Since the 1930s, the scale of scientific endeavor has grown exponentially. The first particle accelerator could be held in its creator’s lap, while its successor grew to seventeen miles in circumference and cost ten billion dollars. We have invented the atomic bomb, put man on the moon, and probed the inner workings of nature at the scale of subatomic particles—all the result of Big Science, the model of industrial-scale research paid for by governments, departments of defense, and corporations that has driven the great scientific projects of our time.
The birth of Big Science can be traced nearly nine decades ago in Berkeley, California, when a young scientist with a talent for physics declared, “I’m going to be famous!” His name was Ernest Orlando Lawrence. His invention, the cyclotron, would revolutionize nuclear physics, but that was only the beginning of its impact, which would be felt in academia, industry, and international politics. It was the beginning of Big Science.

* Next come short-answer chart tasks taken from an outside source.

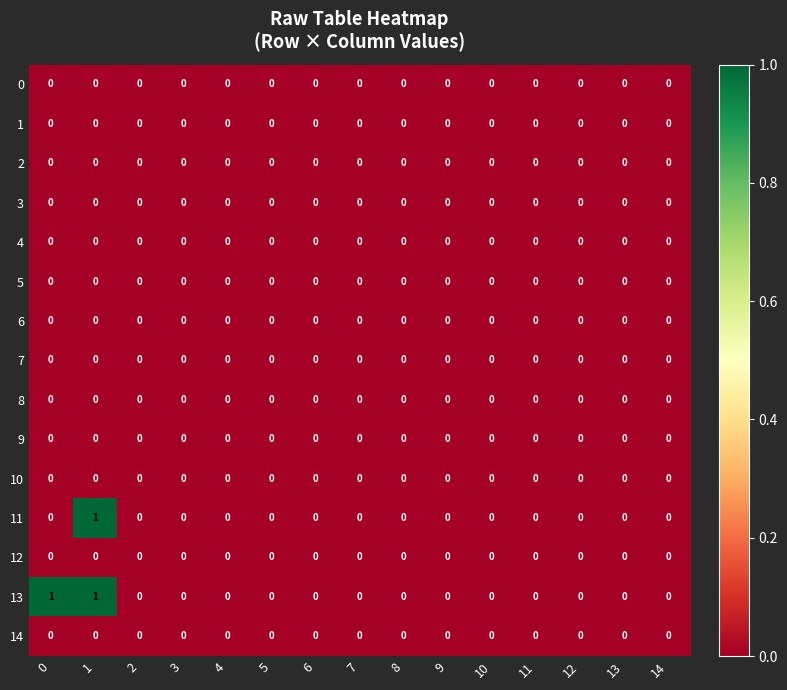

Which series has the largest total across all categories?

13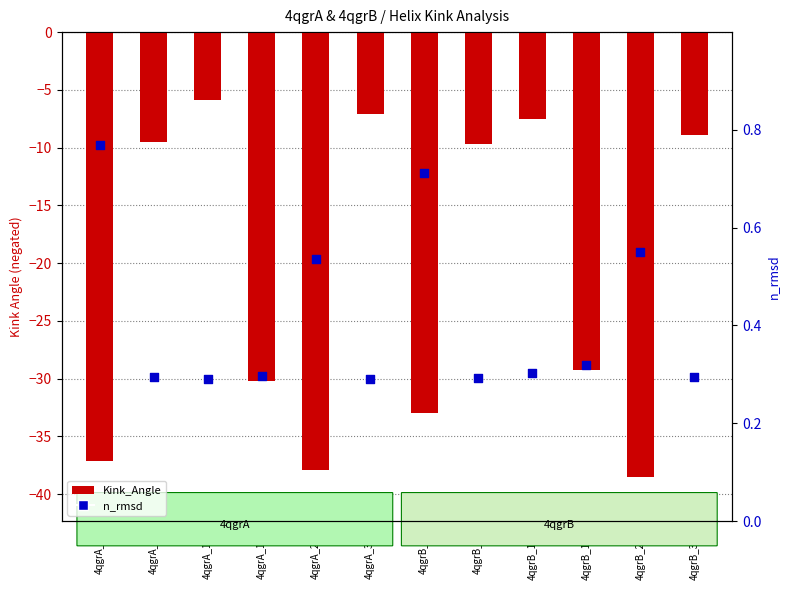

Is the value of n_rmsd at 4qgrA_248 greater than the value of Kink_Angle (negated) at 4qgrB_112?

Yes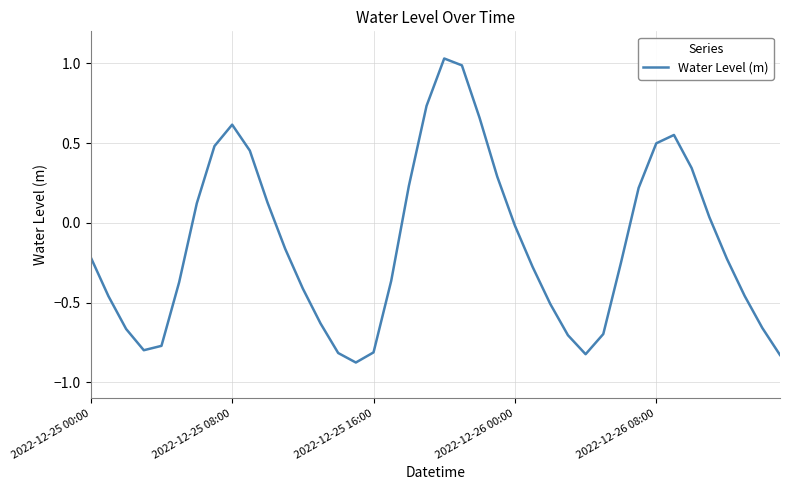

What is the difference between the maximum and minimum values?

1.9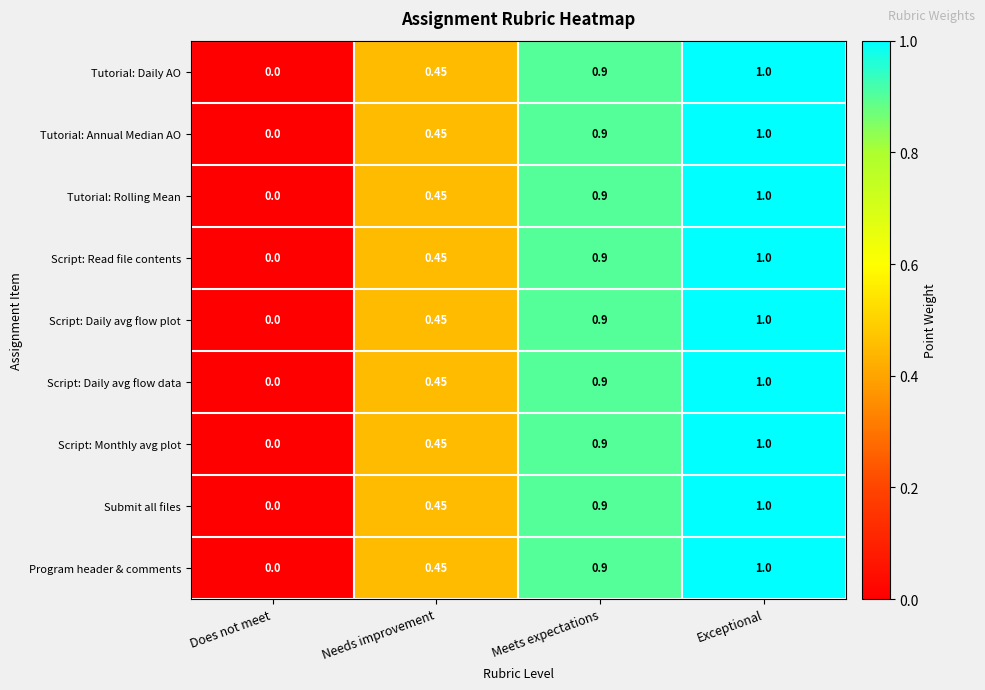

Is the value of Tutorial: Daily AO at Does not meet greater than the value of Program header & comments at Meets expectations?

No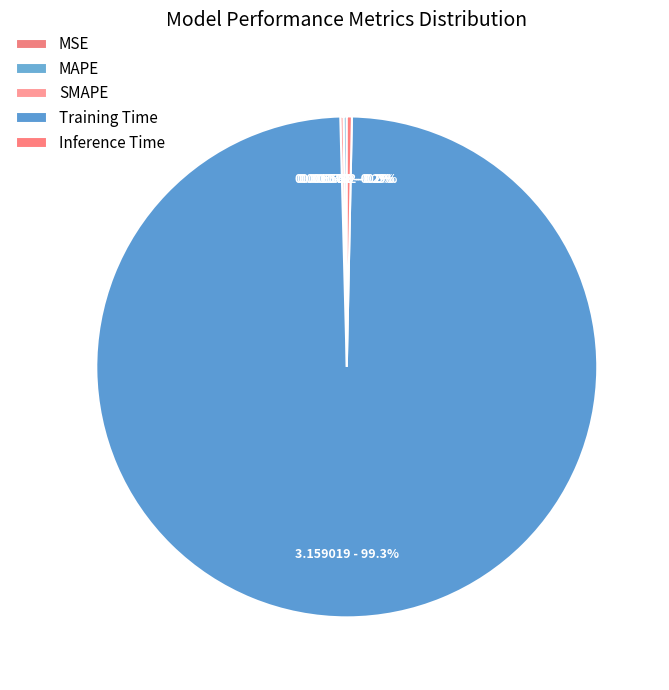

The MAPE slice represents 0% of the pie. True or false?

True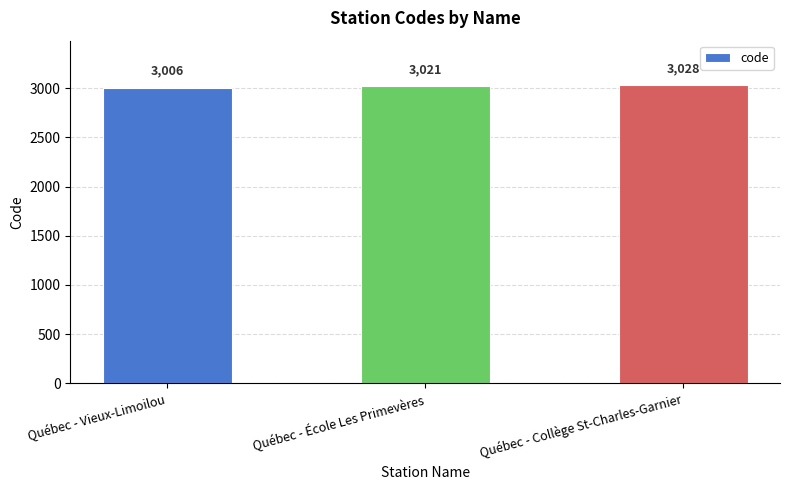

What is the sum of all values?

9055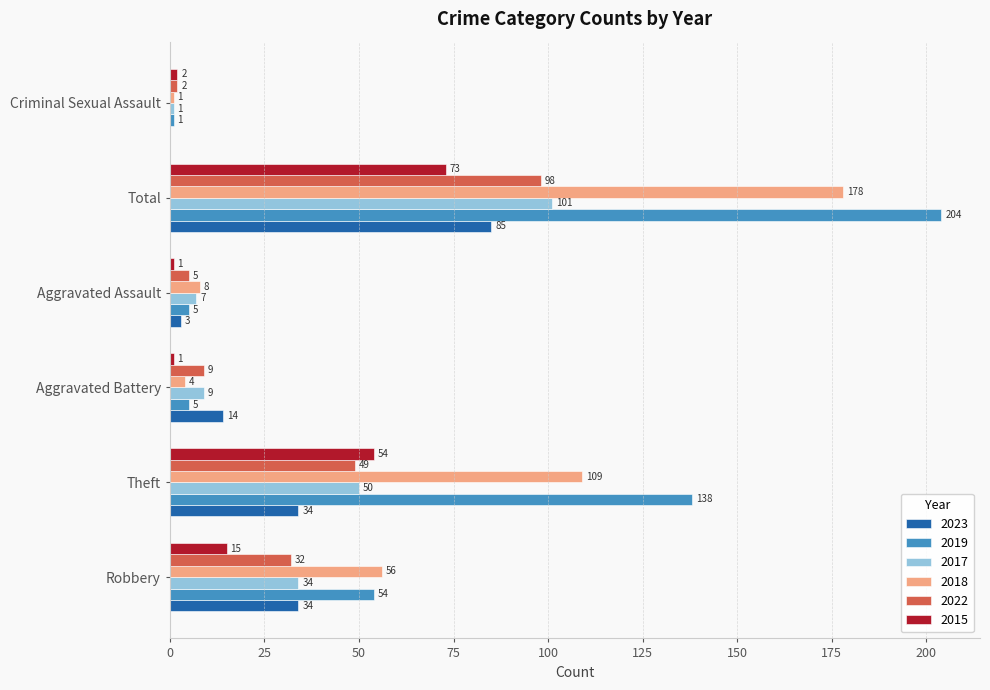

What is the total value across all series at Total?

739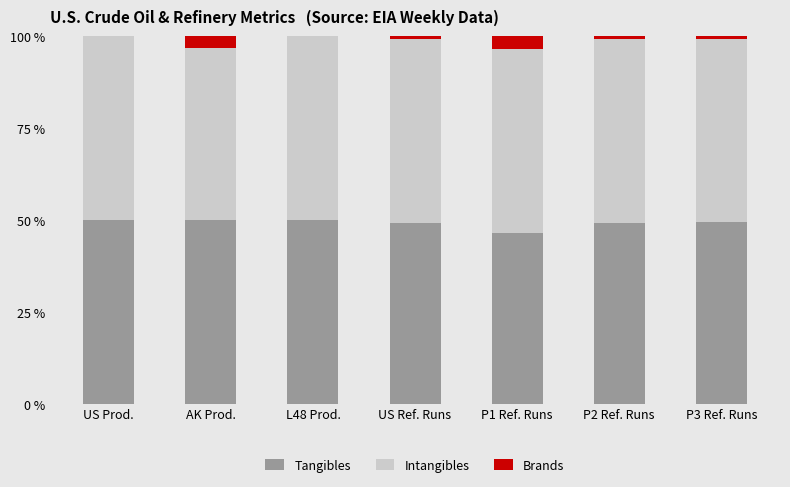

The value of Tangibles at US Ref. Runs is 49.2. True or false?

True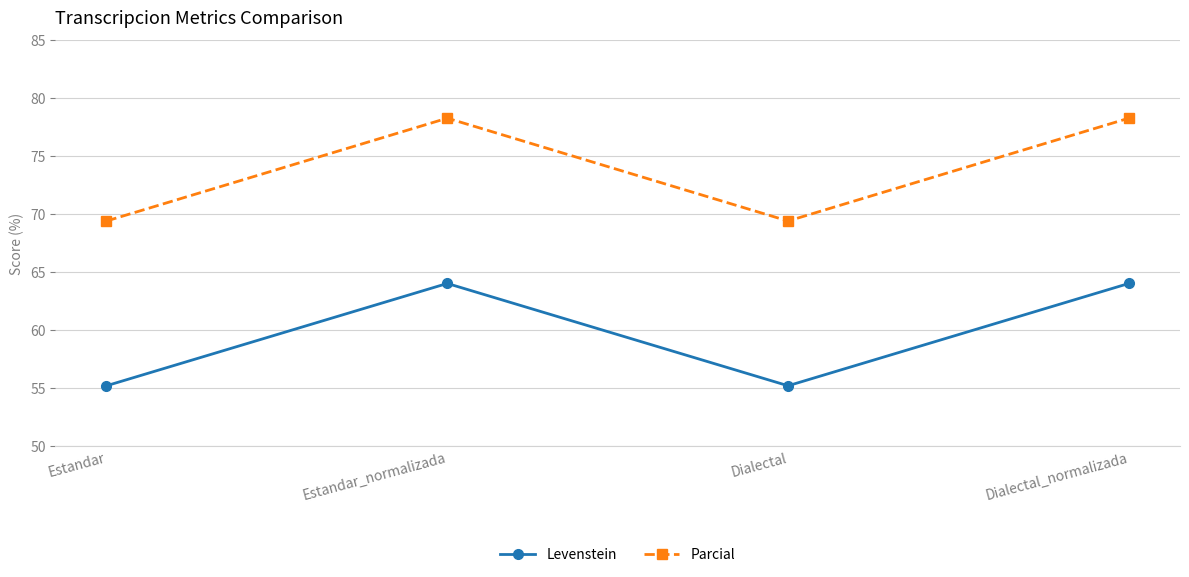

What are all the series names shown in the legend?

Levenstein, Parcial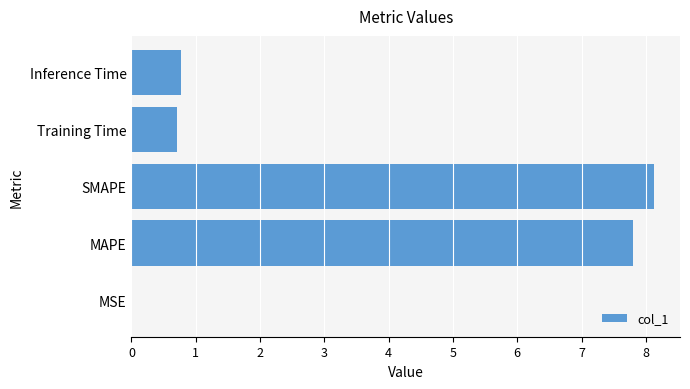

What is the change in value from SMAPE to Training Time?

-7.4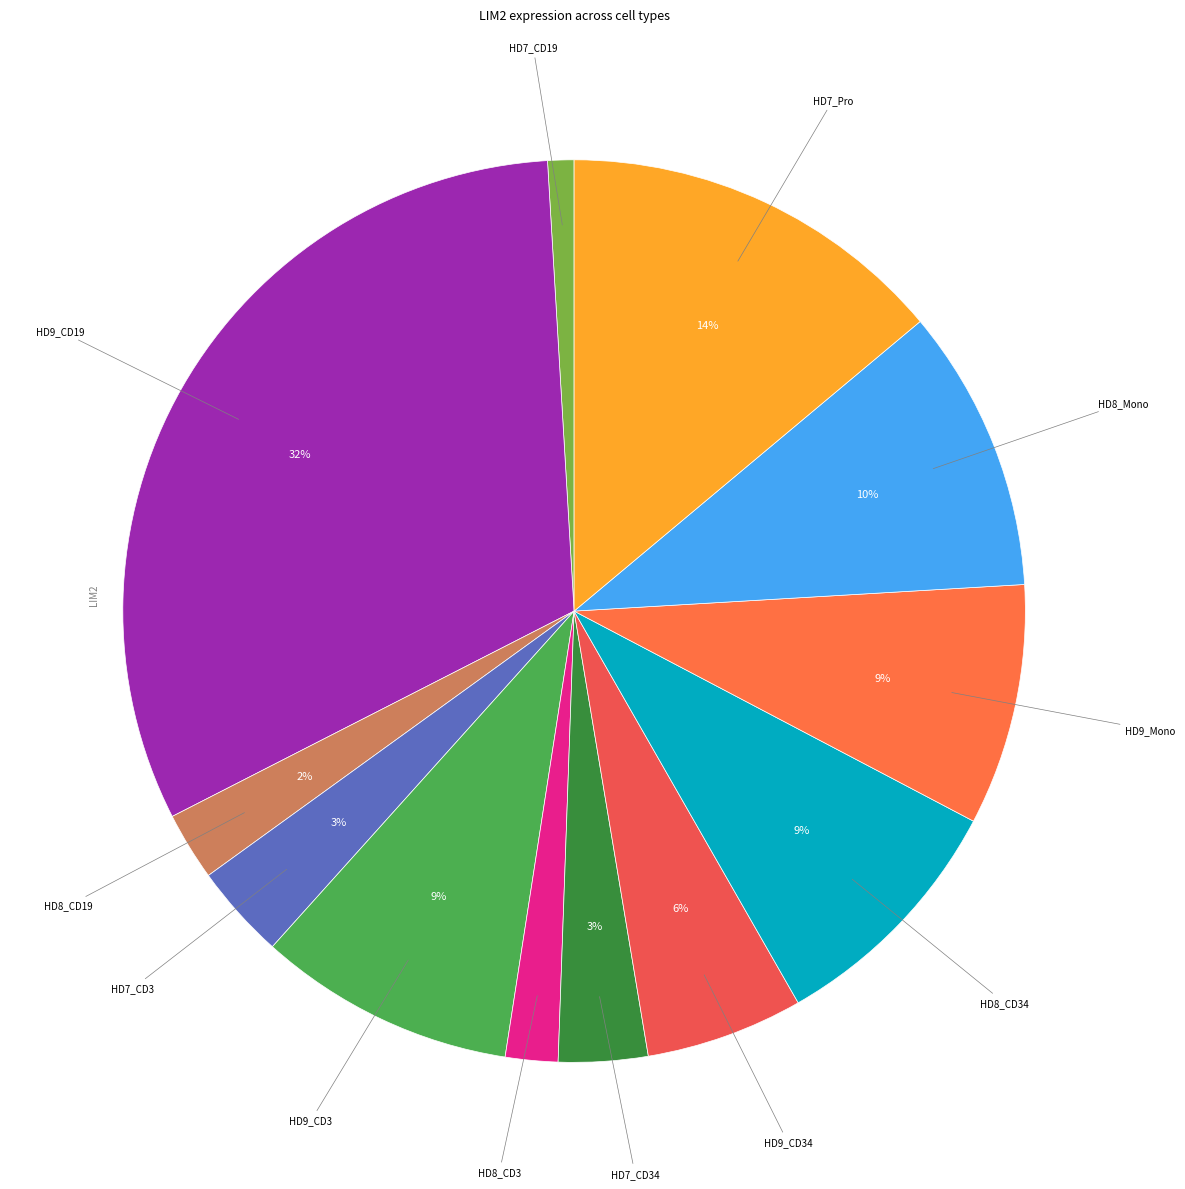

Which category has the biggest portion of the pie?

HD9_CD19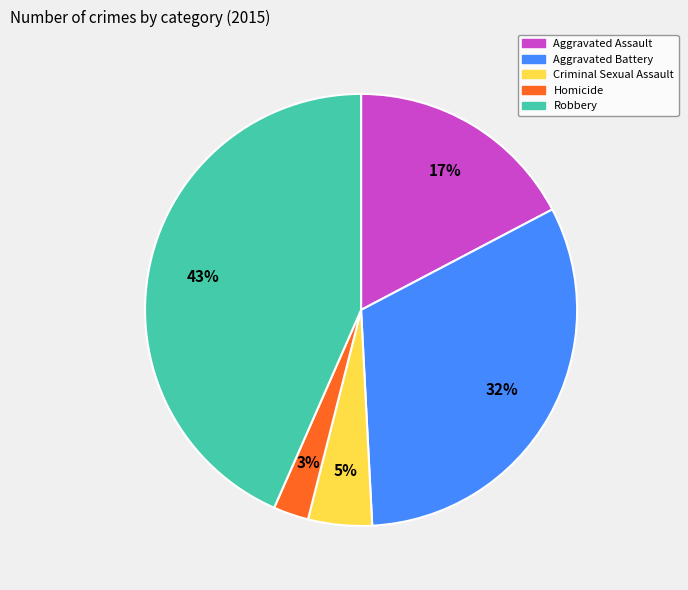

What is the smallest slice in the pie chart?

Homicide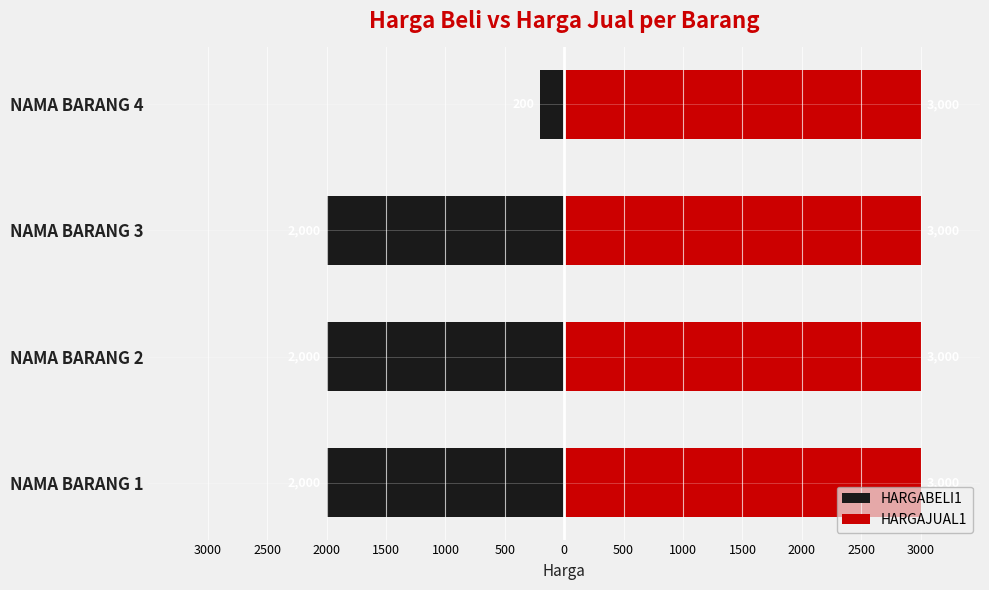

How many distinct data groups are displayed?

2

“An exciting book….A bright narrative that captures the wonder of nuclear physics without flying off into a physics Neverland….Big Science is an excellent summary of how physics became nuclear and changed the world” (The Plain Dealer, Cleveland). This is the “absorbing and expansive” (Los Angeles Times) story that is “important for understanding how science and politics entwine in the United States…with striking details and revealing quotations” (The New York Times Book Review).
PUBLISHERS WEEKLY
Ernest Lawrence may have been overlooked by history in favor of contemporaries like Einstein, Oppenheimer, and Fermi, but his impact on modern science is undeniable. In this dual history of Lawrence and the movement he single-handedly brought into being, Hiltzik (The New Deal), a business columnist at the Los Angeles Times, explains how Lawrence's postwar research exceeded the budgets of universities and philanthropic foundations, necessitating government patronage. Lawrence's first cyclotron, a device intended to energize subatomic protons in order to allow them to penetrate the nuclei of atoms, was a breakthrough for nuclear physics and also changed the way science was performed. In order to understand ever-smaller subatomic particles, Lawrence was ironically pressed to build increasingly larger and more expensive apparatus. His machines won him a Nobel Prize in 1939 and also helped the Allies win WWII: Lawrence's Radiation Lab in Berkeley, Calif., provided much of the staff and materials used to develop the atomic bomb. Hiltzik demonstrates profound ambivalence about the consequences of the rise of the military-industrial complex both its expense and its complicity in the nuclear arms race are problematic but his portrait of Lawrence, who gave birth to the modern research lab through sheer force of will, is powerful nonetheless. Photos.